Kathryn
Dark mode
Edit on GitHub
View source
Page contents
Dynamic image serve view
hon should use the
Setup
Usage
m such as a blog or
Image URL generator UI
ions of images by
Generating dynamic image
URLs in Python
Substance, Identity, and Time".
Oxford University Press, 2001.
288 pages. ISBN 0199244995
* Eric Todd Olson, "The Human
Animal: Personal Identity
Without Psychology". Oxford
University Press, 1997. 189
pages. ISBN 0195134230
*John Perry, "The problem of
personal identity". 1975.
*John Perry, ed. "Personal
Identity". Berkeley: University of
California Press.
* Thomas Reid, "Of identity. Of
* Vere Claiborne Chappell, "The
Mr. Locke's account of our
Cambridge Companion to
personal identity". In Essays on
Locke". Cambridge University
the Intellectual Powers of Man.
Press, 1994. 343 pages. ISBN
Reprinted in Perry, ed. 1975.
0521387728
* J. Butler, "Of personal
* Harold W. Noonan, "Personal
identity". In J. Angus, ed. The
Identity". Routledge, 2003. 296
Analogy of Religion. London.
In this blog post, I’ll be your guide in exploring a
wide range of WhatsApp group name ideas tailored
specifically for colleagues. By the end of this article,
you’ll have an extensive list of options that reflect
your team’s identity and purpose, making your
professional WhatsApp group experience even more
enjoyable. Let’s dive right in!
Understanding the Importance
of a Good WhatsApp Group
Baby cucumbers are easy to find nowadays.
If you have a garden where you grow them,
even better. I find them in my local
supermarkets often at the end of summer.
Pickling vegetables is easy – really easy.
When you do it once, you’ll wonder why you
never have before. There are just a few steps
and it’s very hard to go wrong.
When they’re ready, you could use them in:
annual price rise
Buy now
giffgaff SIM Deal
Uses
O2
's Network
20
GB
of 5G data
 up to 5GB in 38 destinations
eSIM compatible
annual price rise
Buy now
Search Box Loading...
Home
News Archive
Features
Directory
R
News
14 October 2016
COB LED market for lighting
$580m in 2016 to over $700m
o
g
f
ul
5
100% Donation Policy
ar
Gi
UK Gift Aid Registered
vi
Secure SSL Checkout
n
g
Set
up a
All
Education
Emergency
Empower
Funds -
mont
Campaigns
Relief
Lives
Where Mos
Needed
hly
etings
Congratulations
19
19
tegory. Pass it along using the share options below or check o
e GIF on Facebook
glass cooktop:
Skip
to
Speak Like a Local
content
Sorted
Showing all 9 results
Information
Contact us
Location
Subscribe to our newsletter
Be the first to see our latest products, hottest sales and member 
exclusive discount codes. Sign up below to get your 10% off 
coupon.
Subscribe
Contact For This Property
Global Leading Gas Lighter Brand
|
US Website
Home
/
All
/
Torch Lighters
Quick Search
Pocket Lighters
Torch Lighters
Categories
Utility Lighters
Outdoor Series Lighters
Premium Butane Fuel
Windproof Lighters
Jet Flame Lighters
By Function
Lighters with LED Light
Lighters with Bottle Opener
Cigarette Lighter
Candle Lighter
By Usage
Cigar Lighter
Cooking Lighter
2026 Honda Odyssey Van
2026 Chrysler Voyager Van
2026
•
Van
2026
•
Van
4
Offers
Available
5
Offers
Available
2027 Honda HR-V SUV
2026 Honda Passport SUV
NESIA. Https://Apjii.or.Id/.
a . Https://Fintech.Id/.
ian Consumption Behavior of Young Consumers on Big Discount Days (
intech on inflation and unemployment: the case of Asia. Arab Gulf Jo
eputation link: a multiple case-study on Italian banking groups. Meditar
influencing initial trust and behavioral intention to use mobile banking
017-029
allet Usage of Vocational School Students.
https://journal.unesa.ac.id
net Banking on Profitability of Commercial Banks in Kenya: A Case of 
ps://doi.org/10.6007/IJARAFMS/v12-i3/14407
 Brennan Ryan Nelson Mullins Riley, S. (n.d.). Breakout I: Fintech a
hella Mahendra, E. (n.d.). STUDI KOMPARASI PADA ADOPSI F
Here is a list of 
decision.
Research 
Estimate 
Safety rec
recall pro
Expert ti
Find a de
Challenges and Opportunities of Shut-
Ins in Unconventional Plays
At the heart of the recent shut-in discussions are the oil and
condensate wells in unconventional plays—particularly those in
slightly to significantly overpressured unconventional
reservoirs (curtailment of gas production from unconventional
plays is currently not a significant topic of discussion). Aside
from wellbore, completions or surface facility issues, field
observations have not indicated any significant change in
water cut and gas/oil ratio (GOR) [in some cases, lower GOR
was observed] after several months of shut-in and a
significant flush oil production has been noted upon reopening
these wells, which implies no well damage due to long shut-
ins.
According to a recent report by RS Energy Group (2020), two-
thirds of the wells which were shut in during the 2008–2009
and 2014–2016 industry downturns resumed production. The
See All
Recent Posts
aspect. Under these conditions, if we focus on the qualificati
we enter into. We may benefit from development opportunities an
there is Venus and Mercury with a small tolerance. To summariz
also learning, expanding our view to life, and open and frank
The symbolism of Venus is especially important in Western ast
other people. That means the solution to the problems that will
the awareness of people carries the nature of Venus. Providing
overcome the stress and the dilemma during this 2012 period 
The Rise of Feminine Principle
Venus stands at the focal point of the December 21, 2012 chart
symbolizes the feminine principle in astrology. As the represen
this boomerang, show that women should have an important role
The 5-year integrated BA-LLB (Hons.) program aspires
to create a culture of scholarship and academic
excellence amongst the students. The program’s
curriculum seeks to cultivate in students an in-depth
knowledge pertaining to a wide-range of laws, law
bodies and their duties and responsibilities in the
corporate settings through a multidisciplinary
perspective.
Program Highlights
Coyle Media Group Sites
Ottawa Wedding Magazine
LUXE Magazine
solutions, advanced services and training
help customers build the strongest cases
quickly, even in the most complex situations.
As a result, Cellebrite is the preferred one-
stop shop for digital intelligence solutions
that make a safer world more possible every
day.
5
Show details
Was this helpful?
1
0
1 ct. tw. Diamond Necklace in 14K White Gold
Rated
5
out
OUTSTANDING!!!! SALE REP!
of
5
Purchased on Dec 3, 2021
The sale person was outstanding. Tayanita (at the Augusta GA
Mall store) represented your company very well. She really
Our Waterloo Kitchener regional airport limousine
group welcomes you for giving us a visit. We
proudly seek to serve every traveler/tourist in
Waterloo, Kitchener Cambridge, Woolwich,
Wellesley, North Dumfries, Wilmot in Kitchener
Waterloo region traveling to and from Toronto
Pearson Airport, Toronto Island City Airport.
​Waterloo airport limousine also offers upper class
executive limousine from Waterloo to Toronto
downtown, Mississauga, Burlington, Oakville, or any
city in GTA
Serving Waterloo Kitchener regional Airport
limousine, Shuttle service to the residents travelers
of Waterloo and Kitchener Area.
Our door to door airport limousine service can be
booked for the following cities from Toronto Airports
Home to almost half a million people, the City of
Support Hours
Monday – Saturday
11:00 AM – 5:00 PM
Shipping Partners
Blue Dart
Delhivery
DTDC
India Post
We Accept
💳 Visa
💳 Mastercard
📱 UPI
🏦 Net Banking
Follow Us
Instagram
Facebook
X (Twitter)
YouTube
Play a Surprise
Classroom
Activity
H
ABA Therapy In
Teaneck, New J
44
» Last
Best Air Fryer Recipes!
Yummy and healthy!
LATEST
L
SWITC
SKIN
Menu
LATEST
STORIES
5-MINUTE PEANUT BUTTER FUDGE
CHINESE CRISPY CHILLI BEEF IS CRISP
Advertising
◇ ◇ ◇ ◇
=== Problem details ===
Your task is to print all of the records exactly.

=== Written solution ===
Kathryn
Dark mode
Edit on GitHub
View source
Page contents
Dynamic image serve view
hon should use the
Setup
Usage
m such as a blog or
Image URL generator UI
ions of images by
Generating dynamic image
URLs in Python
Substance, Identity, and Time".
Oxford University Press, 2001.
288 pages. ISBN 0199244995
* Eric Todd Olson, "The Human
Animal: Personal Identity
Without Psychology". Oxford
University Press, 1997. 189
pages. ISBN 0195134230
*John Perry, "The problem of
personal identity". 1975.
*John Perry, ed. "Personal
Identity". Berkeley: University of
California Press.
* Thomas Reid, "Of identity. Of
* Vere Claiborne Chappell, "The
Mr. Locke's account of our
Cambridge Companion to
personal identity". In Essays on
Locke". Cambridge University
the Intellectual Powers of Man.
Press, 1994. 343 pages. ISBN
Reprinted in Perry, ed. 1975.
0521387728
* J. Butler, "Of personal
* Harold W. Noonan, "Personal
identity". In J. Angus, ed. The
Identity". Routledge, 2003. 296
Analogy of Religion. London.
In this blog post, I’ll be your guide in exploring a
wide range of WhatsApp group name ideas tailored
specifically for colleagues. By the end of this article,
you’ll have an extensive list of options that reflect
your team’s identity and purpose, making your
professional WhatsApp group experience even more
enjoyable. Let’s dive right in!
Understanding the Importance
of a Good WhatsApp Group
Baby cucumbers are easy to find nowadays.
If you have a garden where you grow them,
even better. I find them in my local
supermarkets often at the end of summer.
Pickling vegetables is easy – really easy.
When you do it once, you’ll wonder why you
never have before. There are just a few steps
and it’s very hard to go wrong.
When they’re ready, you could use them in:
annual price rise
Buy now
giffgaff SIM Deal
Uses
O2
's Network
20
GB
of 5G data
 up to 5GB in 38 destinations
eSIM compatible
annual price rise
Buy now
Search Box Loading...
Home
News Archive
Features
Directory
R
News
14 October 2016
COB LED market for lighting
$580m in 2016 to over $700m
o
g
f
ul
5
100% Donation Policy
ar
Gi
UK Gift Aid Registered
vi
Secure SSL Checkout
n
g
Set
up a
All
Education
Emergency
Empower
Funds -
mont
Campaigns
Relief
Lives
Where Mos
Needed
hly
etings
Congratulations
19
19
tegory. Pass it along using the share options below or check o
e GIF on Facebook
glass cooktop:
Skip
to
Speak Like a Local
content
Sorted
Showing all 9 results
Information
Contact us
Location
Subscribe to our newsletter
Be the first to see our latest products, hottest sales and member 
exclusive discount codes. Sign up below to get your 10% off 
coupon.
Subscribe
Contact For This Property
Global Leading Gas Lighter Brand
|
US Website
Home
/
All
/
Torch Lighters
Quick Search
Pocket Lighters
Torch Lighters
Categories
Utility Lighters
Outdoor Series Lighters
Premium Butane Fuel
Windproof Lighters
Jet Flame Lighters
By Function
Lighters with LED Light
Lighters with Bottle Opener
Cigarette Lighter
Candle Lighter
By Usage
Cigar Lighter
Cooking Lighter
2026 Honda Odyssey Van
2026 Chrysler Voyager Van
2026
•
Van
2026
•
Van
4
Offers
Available
5
Offers
Available
2027 Honda HR-V SUV
2026 Honda Passport SUV
NESIA. Https://Apjii.or.Id/.
a . Https://Fintech.Id/.
ian Consumption Behavior of Young Consumers on Big Discount Days (
intech on inflation and unemployment: the case of Asia. Arab Gulf Jo
eputation link: a multiple case-study on Italian banking groups. Meditar
influencing initial trust and behavioral intention to use mobile banking
017-029
allet Usage of Vocational School Students.
https://journal.unesa.ac.id
net Banking on Profitability of Commercial Banks in Kenya: A Case of 
ps://doi.org/10.6007/IJARAFMS/v12-i3/14407
 Brennan Ryan Nelson Mullins Riley, S. (n.d.). Breakout I: Fintech a
hella Mahendra, E. (n.d.). STUDI KOMPARASI PADA ADOPSI F
Here is a list of 
decision.
Research 
Estimate 
Safety rec
recall pro
Expert ti
Find a de
Challenges and Opportunities of Shut-
Ins in Unconventional Plays
At the heart of the recent shut-in discussions are the oil and
condensate wells in unconventional plays—particularly those in
slightly to significantly overpressured unconventional
reservoirs (curtailment of gas production from unconventional
plays is currently not a significant topic of discussion). Aside
from wellbore, completions or surface facility issues, field
observations have not indicated any significant change in
water cut and gas/oil ratio (GOR) [in some cases, lower GOR
was observed] after several months of shut-in and a
significant flush oil production has been noted upon reopening
these wells, which implies no well damage due to long shut-
ins.
According to a recent report by RS Energy Group (2020), two-
thirds of the wells which were shut in during the 2008–2009
and 2014–2016 industry downturns resumed production. The
See All
Recent Posts
aspect. Under these conditions, if we focus on the qualificati
we enter into. We may benefit from development opportunities an
there is Venus and Mercury with a small tolerance. To summariz
also learning, expanding our view to life, and open and frank
The symbolism of Venus is especially important in Western ast
other people. That means the solution to the problems that will
the awareness of people carries the nature of Venus. Providing
overcome the stress and the dilemma during this 2012 period 
The Rise of Feminine Principle
Venus stands at the focal point of the December 21, 2012 chart
symbolizes the feminine principle in astrology. As the represen
this boomerang, show that women should have an important role
The 5-year integrated BA-LLB (Hons.) program aspires
to create a culture of scholarship and academic
excellence amongst the students. The program’s
curriculum seeks to cultivate in students an in-depth
knowledge pertaining to a wide-range of laws, law
bodies and their duties and responsibilities in the
corporate settings through a multidisciplinary
perspective.
Program Highlights
Coyle Media Group Sites
Ottawa Wedding Magazine
LUXE Magazine
solutions, advanced services and training
help customers build the strongest cases
quickly, even in the most complex situations.
As a result, Cellebrite is the preferred one-
stop shop for digital intelligence solutions
that make a safer world more possible every
day.
5
Show details
Was this helpful?
1
0
1 ct. tw. Diamond Necklace in 14K White Gold
Rated
5
out
OUTSTANDING!!!! SALE REP!
of
5
Purchased on Dec 3, 2021
The sale person was outstanding. Tayanita (at the Augusta GA
Mall store) represented your company very well. She really
Our Waterloo Kitchener regional airport limousine
group welcomes you for giving us a visit. We
proudly seek to serve every traveler/tourist in
Waterloo, Kitchener Cambridge, Woolwich,
Wellesley, North Dumfries, Wilmot in Kitchener
Waterloo region traveling to and from Toronto
Pearson Airport, Toronto Island City Airport.
​Waterloo airport limousine also offers upper class
executive limousine from Waterloo to Toronto
downtown, Mississauga, Burlington, Oakville, or any
city in GTA
Serving Waterloo Kitchener regional Airport
limousine, Shuttle service to the residents travelers
of Waterloo and Kitchener Area.
Our door to door airport limousine service can be
booked for the following cities from Toronto Airports
Home to almost half a million people, the City of
Support Hours
Monday – Saturday
11:00 AM – 5:00 PM
Shipping Partners
Blue Dart
Delhivery
DTDC
India Post
We Accept
💳 Visa
💳 Mastercard
📱 UPI
🏦 Net Banking
Follow Us
Instagram
Facebook
X (Twitter)
YouTube
Play a Surprise
Classroom
Activity
H
ABA Therapy In
Teaneck, New J
44
» Last
Best Air Fryer Recipes!
Yummy and healthy!
LATEST
L
SWITC
SKIN
Menu
LATEST
STORIES
5-MINUTE PEANUT BUTTER FUDGE
CHINESE CRISPY CHILLI BEEF IS CRISP
Advertising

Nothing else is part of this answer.